**Request:** Return verbatim the lines of the transcribed page contents below, from the first line up to and including the line containing "Erik Hauser".

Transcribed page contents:
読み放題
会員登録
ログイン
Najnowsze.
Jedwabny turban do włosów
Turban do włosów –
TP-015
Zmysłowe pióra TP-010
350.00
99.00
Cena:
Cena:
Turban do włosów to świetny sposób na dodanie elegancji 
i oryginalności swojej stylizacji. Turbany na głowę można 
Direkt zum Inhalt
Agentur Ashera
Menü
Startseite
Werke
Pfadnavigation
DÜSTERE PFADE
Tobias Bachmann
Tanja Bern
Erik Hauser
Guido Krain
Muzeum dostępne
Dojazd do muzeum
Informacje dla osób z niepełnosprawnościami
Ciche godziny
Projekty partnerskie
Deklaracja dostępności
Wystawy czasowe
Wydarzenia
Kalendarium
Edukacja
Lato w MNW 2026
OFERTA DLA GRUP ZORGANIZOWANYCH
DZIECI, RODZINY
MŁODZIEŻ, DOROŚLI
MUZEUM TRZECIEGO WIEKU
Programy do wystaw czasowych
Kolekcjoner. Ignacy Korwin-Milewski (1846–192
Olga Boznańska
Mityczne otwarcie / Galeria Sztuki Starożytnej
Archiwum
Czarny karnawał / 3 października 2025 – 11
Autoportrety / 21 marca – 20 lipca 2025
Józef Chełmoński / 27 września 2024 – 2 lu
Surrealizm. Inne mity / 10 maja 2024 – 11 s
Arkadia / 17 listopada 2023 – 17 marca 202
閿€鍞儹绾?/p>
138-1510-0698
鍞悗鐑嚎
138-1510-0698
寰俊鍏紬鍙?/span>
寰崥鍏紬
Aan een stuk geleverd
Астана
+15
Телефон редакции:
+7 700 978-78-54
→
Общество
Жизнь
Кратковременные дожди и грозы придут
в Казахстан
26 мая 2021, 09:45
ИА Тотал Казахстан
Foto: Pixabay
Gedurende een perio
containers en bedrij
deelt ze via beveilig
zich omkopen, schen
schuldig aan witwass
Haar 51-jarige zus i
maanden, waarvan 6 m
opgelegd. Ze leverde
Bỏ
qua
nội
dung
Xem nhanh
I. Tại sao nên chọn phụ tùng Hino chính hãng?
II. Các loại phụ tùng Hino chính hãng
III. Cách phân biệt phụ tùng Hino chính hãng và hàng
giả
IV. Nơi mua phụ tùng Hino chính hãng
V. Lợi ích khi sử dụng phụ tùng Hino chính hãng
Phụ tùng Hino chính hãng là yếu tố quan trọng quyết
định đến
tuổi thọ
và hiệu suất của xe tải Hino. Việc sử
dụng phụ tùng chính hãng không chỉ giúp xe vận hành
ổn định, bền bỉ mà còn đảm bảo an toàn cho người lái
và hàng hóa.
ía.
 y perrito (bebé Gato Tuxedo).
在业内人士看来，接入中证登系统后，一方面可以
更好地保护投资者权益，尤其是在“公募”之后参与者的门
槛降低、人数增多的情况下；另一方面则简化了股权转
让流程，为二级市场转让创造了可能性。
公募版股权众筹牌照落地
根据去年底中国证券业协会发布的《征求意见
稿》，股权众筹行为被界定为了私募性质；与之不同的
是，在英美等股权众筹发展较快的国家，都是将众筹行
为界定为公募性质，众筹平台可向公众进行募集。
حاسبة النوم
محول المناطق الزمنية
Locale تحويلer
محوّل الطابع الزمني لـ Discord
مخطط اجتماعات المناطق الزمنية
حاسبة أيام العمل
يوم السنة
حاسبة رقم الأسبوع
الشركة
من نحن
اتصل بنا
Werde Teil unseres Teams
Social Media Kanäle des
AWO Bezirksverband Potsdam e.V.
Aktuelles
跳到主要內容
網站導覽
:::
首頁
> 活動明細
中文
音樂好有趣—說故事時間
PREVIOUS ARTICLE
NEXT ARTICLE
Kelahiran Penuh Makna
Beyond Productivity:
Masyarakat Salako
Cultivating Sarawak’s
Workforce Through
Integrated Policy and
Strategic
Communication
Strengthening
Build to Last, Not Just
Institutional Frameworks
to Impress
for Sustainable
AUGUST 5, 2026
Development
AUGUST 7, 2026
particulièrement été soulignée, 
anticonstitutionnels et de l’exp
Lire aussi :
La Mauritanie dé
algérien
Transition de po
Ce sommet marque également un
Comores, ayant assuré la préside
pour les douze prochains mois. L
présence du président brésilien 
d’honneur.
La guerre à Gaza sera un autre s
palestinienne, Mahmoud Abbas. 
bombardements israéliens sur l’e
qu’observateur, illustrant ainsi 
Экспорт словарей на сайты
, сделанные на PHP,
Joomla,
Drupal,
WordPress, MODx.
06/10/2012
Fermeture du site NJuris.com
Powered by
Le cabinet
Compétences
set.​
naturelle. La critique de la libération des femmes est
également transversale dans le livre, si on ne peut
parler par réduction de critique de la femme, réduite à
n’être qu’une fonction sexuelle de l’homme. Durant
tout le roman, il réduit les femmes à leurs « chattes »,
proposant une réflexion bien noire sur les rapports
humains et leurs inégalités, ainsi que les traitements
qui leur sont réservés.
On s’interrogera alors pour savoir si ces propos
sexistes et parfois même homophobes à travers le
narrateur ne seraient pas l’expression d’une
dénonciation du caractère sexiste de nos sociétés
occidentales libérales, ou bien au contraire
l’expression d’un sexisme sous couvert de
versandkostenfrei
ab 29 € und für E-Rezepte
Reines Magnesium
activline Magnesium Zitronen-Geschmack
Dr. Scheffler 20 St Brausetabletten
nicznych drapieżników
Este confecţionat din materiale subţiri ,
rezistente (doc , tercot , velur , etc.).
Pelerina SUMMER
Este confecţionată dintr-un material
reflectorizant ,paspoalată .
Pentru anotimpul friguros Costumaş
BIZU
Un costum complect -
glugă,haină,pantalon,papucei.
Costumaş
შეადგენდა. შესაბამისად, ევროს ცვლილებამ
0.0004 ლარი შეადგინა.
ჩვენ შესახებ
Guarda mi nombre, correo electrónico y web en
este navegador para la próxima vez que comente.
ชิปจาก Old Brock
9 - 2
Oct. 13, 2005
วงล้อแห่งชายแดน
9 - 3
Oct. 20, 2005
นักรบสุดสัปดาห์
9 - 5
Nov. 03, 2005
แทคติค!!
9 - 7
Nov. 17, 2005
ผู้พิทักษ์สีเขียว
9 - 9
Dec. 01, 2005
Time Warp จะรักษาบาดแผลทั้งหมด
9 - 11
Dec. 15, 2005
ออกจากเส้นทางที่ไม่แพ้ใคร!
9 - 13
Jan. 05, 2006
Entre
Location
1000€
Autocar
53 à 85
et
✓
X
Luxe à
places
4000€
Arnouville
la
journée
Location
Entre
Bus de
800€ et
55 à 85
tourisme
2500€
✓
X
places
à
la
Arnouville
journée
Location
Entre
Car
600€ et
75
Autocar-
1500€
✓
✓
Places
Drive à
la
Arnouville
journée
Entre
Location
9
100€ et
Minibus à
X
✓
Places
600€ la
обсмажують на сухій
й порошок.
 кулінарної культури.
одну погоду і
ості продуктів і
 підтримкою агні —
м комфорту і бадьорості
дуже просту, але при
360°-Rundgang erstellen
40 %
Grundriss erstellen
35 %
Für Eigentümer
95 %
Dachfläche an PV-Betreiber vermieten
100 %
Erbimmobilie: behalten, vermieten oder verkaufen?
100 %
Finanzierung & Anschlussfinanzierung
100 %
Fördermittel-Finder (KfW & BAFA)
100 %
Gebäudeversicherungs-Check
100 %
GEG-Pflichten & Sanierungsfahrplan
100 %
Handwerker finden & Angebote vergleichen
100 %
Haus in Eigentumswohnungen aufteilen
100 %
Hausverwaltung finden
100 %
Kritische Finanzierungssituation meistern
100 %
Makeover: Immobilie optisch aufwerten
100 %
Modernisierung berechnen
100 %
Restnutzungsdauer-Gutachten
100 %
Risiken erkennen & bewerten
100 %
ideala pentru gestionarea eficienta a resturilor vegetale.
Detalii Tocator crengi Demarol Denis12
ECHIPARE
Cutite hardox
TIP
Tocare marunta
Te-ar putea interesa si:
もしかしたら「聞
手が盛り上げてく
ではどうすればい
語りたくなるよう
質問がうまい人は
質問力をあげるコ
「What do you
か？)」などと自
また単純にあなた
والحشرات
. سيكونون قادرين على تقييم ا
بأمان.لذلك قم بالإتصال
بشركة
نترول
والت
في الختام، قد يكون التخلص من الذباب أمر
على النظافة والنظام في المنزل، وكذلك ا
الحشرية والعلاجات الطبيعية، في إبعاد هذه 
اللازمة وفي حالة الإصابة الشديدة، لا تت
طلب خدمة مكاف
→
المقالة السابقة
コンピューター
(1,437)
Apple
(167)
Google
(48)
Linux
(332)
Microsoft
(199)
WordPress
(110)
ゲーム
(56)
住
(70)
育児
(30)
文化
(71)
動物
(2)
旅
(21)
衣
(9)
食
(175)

**Answer for the task:**
読み放題
会員登録
ログイン
Najnowsze.
Jedwabny turban do włosów
Turban do włosów –
TP-015
Zmysłowe pióra TP-010
350.00
99.00
Cena:
Cena:
Turban do włosów to świetny sposób na dodanie elegancji 
i oryginalności swojej stylizacji. Turbany na głowę można 
Direkt zum Inhalt
Agentur Ashera
Menü
Startseite
Werke
Pfadnavigation
DÜSTERE PFADE
Tobias Bachmann
Tanja Bern
Erik Hauser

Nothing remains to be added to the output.